#### What you have to do:
Quote the records that follow in full and exactly; leave out the pictures.
═════ Input
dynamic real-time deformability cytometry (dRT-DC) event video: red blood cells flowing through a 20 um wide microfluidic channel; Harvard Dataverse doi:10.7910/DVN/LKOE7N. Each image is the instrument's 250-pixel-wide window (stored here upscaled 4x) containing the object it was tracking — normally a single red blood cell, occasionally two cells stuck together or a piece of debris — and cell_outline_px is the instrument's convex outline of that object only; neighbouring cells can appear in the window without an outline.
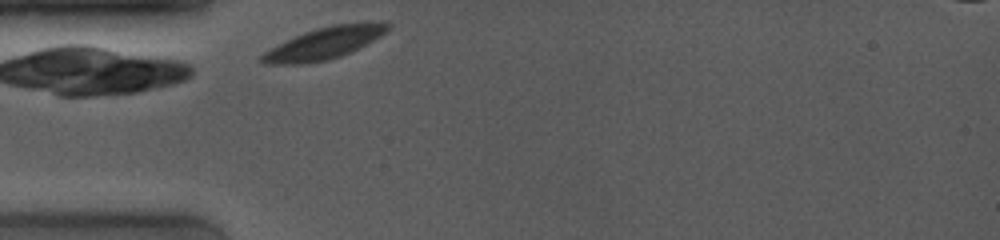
{"species": "common noctule bat (a hibernating species)", "species_latin": "Nyctalus noctula", "temperature_condition": "room temperature", "stored_images_in_passage": 20, "camera_frame_rate_fps": 4000, "um_per_image_px": 0.085, "animal": {"sex": "female", "body_mass_g": 19.0, "forearm_length_mm": 53.3}, "frame": {"image": 1, "passage_image": 1, "time_ms": 0.0, "image_size_px": [1000, 240], "cell_outline_px": [[392, 24], [380, 36], [340, 56], [328, 60], [300, 64], [268, 64], [260, 60], [260, 56], [264, 52], [304, 32], [332, 24], [384, 20], [388, 20]], "centroid_in_image_um": [27.62, 3.64], "position_along_channel_um": 57.4, "area_um2": 23.0}}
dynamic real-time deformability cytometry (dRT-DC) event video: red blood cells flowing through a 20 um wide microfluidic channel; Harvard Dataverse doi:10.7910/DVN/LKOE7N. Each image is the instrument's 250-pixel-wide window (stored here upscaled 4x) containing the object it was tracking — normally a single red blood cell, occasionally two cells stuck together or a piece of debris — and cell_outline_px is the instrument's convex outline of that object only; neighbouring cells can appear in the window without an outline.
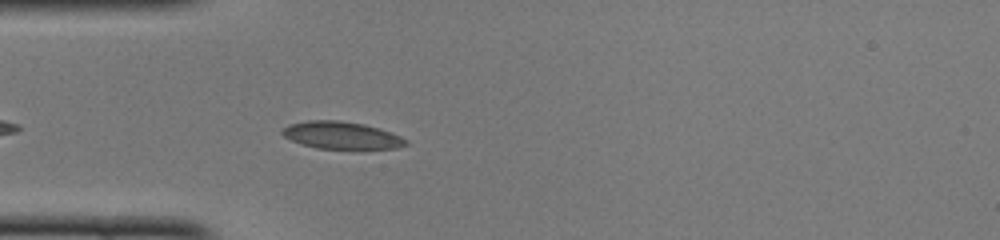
{"species": "common noctule bat (a hibernating species)", "species_latin": "Nyctalus noctula", "temperature_condition": "cold", "stored_images_in_passage": 39, "camera_frame_rate_fps": 3000, "um_per_image_px": 0.085, "animal": {"sex": "female", "body_mass_g": 22.0, "forearm_length_mm": 56.7}, "frame": {"image": 1, "passage_image": 4, "time_ms": 1.0, "image_size_px": [1000, 240], "cell_outline_px": [[408, 144], [396, 148], [316, 148], [300, 144], [284, 136], [280, 132], [288, 124], [308, 120], [336, 120], [364, 124], [380, 128], [400, 136], [408, 140]], "centroid_in_image_um": [29.01, 11.49], "position_along_channel_um": 56.0, "area_um2": 19.54}}
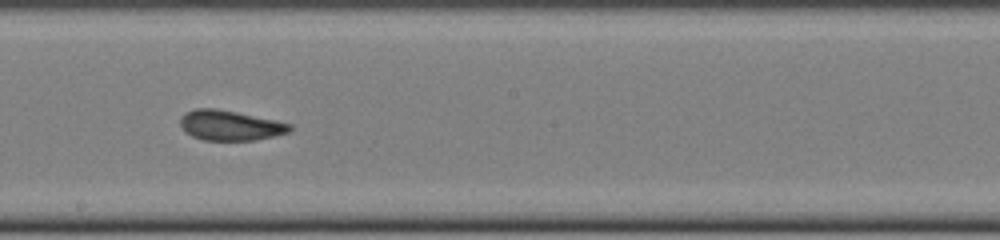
{"frame": {"image": 2, "passage_image": 17, "time_ms": 5.333, "image_size_px": [1000, 240], "cell_outline_px": [[292, 128], [288, 132], [272, 136], [252, 140], [204, 140], [192, 136], [184, 132], [180, 124], [180, 120], [184, 112], [196, 108], [216, 108], [276, 120], [292, 124]], "centroid_in_image_um": [19.52, 10.65], "position_along_channel_um": 228.7, "area_um2": 19.13}}
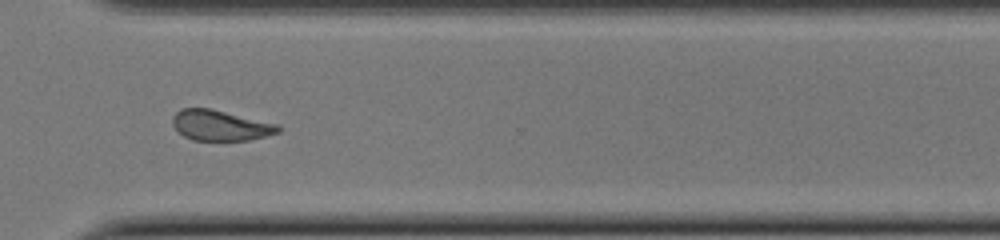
{"frame": {"image": 3, "passage_image": 26, "time_ms": 8.333, "image_size_px": [1000, 240], "cell_outline_px": [[280, 132], [248, 140], [192, 140], [184, 136], [172, 124], [172, 116], [180, 108], [212, 108], [280, 124]], "centroid_in_image_um": [18.74, 10.64], "position_along_channel_um": 351.9, "area_um2": 18.9}, "authors_computed_cell_mechanics": {"area_um2": 19.5364, "velocity_mm_per_s": 4.0795, "shape_relaxation_time_tau1_ms": 6.4181, "shape_relaxation_time_tau2_ms": 2.1184, "deformation_change_tau1": 0.0956, "deformation_change_tau2": 0.0504}}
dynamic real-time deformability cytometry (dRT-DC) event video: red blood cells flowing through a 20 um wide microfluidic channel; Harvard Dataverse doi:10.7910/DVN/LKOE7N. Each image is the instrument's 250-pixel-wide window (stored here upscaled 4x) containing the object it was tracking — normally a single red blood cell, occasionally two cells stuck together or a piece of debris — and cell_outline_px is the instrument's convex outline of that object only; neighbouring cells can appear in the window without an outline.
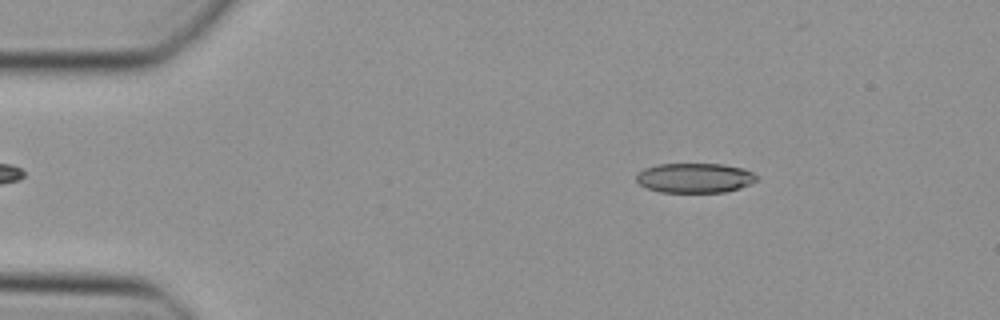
{"species": "Egyptian fruit bat (a non-hibernating species)", "species_latin": "Rousettus aegyptiacus", "temperature_condition": "cold", "stored_images_in_passage": 34, "camera_frame_rate_fps": 3000, "um_per_image_px": 0.085, "animal": {"sex": "female"}, "frame": {"image": 1, "passage_image": 3, "time_ms": 0.667, "image_size_px": [1000, 320], "cell_outline_px": [[756, 180], [740, 188], [724, 192], [660, 192], [644, 188], [636, 180], [636, 176], [644, 168], [656, 164], [724, 164], [744, 168], [752, 172], [756, 176]], "centroid_in_image_um": [59.02, 15.12], "position_along_channel_um": 26.0, "area_um2": 20.87}}
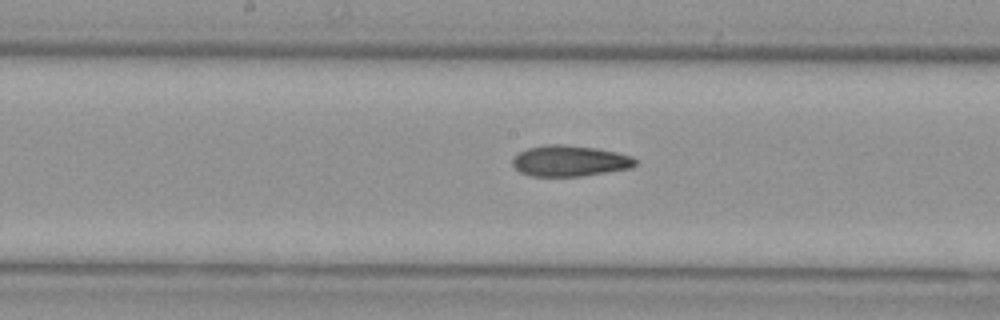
══════════
#### The solution:
dynamic real-time deformability cytometry (dRT-DC) event video: red blood cells flowing through a 20 um wide microfluidic channel; Harvard Dataverse doi:10.7910/DVN/LKOE7N. Each image is the instrument's 250-pixel-wide window (stored here upscaled 4x) containing the object it was tracking — normally a single red blood cell, occasionally two cells stuck together or a piece of debris — and cell_outline_px is the instrument's convex outline of that object only; neighbouring cells can appear in the window without an outline.
{"species": "common noctule bat (a hibernating species)", "species_latin": "Nyctalus noctula", "temperature_condition": "room temperature", "stored_images_in_passage": 20, "camera_frame_rate_fps": 4000, "um_per_image_px": 0.085, "animal": {"sex": "female", "body_mass_g": 19.0, "forearm_length_mm": 53.3}, "frame": {"image": 1, "passage_image": 1, "time_ms": 0.0, "image_size_px": [1000, 240], "cell_outline_px": [[392, 24], [380, 36], [340, 56], [328, 60], [300, 64], [268, 64], [260, 60], [260, 56], [264, 52], [304, 32], [332, 24], [384, 20], [388, 20]], "centroid_in_image_um": [27.62, 3.64], "position_along_channel_um": 57.4, "area_um2": 23.0}}
dynamic real-time deformability cytometry (dRT-DC) event video: red blood cells flowing through a 20 um wide microfluidic channel; Harvard Dataverse doi:10.7910/DVN/LKOE7N. Each image is the instrument's 250-pixel-wide window (stored here upscaled 4x) containing the object it was tracking — normally a single red blood cell, occasionally two cells stuck together or a piece of debris — and cell_outline_px is the instrument's convex outline of that object only; neighbouring cells can appear in the window without an outline.
{"species": "common noctule bat (a hibernating species)", "species_latin": "Nyctalus noctula", "temperature_condition": "cold", "stored_images_in_passage": 39, "camera_frame_rate_fps": 3000, "um_per_image_px": 0.085, "animal": {"sex": "female", "body_mass_g": 22.0, "forearm_length_mm": 56.7}, "frame": {"image": 1, "passage_image": 4, "time_ms": 1.0, "image_size_px": [1000, 240], "cell_outline_px": [[408, 144], [396, 148], [316, 148], [300, 144], [284, 136], [280, 132], [288, 124], [308, 120], [336, 120], [364, 124], [380, 128], [400, 136], [408, 140]], "centroid_in_image_um": [29.01, 11.49], "position_along_channel_um": 56.0, "area_um2": 19.54}}
{"frame": {"image": 2, "passage_image": 17, "time_ms": 5.333, "image_size_px": [1000, 240], "cell_outline_px": [[292, 128], [288, 132], [272, 136], [252, 140], [204, 140], [192, 136], [184, 132], [180, 124], [180, 120], [184, 112], [196, 108], [216, 108], [276, 120], [292, 124]], "centroid_in_image_um": [19.52, 10.65], "position_along_channel_um": 228.7, "area_um2": 19.13}}
{"frame": {"image": 3, "passage_image": 26, "time_ms": 8.333, "image_size_px": [1000, 240], "cell_outline_px": [[280, 132], [248, 140], [192, 140], [184, 136], [172, 124], [172, 116], [180, 108], [212, 108], [280, 124]], "centroid_in_image_um": [18.74, 10.64], "position_along_channel_um": 351.9, "area_um2": 18.9}, "authors_computed_cell_mechanics": {"area_um2": 19.5364, "velocity_mm_per_s": 4.0795, "shape_relaxation_time_tau1_ms": 6.4181, "shape_relaxation_time_tau2_ms": 2.1184, "deformation_change_tau1": 0.0956, "deformation_change_tau2": 0.0504}}
dynamic real-time deformability cytometry (dRT-DC) event video: red blood cells flowing through a 20 um wide microfluidic channel; Harvard Dataverse doi:10.7910/DVN/LKOE7N. Each image is the instrument's 250-pixel-wide window (stored here upscaled 4x) containing the object it was tracking — normally a single red blood cell, occasionally two cells stuck together or a piece of debris — and cell_outline_px is the instrument's convex outline of that object only; neighbouring cells can appear in the window without an outline.
{"species": "Egyptian fruit bat (a non-hibernating species)", "species_latin": "Rousettus aegyptiacus", "temperature_condition": "cold", "stored_images_in_passage": 34, "camera_frame_rate_fps": 3000, "um_per_image_px": 0.085, "animal": {"sex": "female"}, "frame": {"image": 1, "passage_image": 3, "time_ms": 0.667, "image_size_px": [1000, 320], "cell_outline_px": [[756, 180], [740, 188], [724, 192], [660, 192], [644, 188], [636, 180], [636, 176], [644, 168], [656, 164], [724, 164], [744, 168], [752, 172], [756, 176]], "centroid_in_image_um": [59.02, 15.12], "position_along_channel_um": 26.0, "area_um2": 20.87}}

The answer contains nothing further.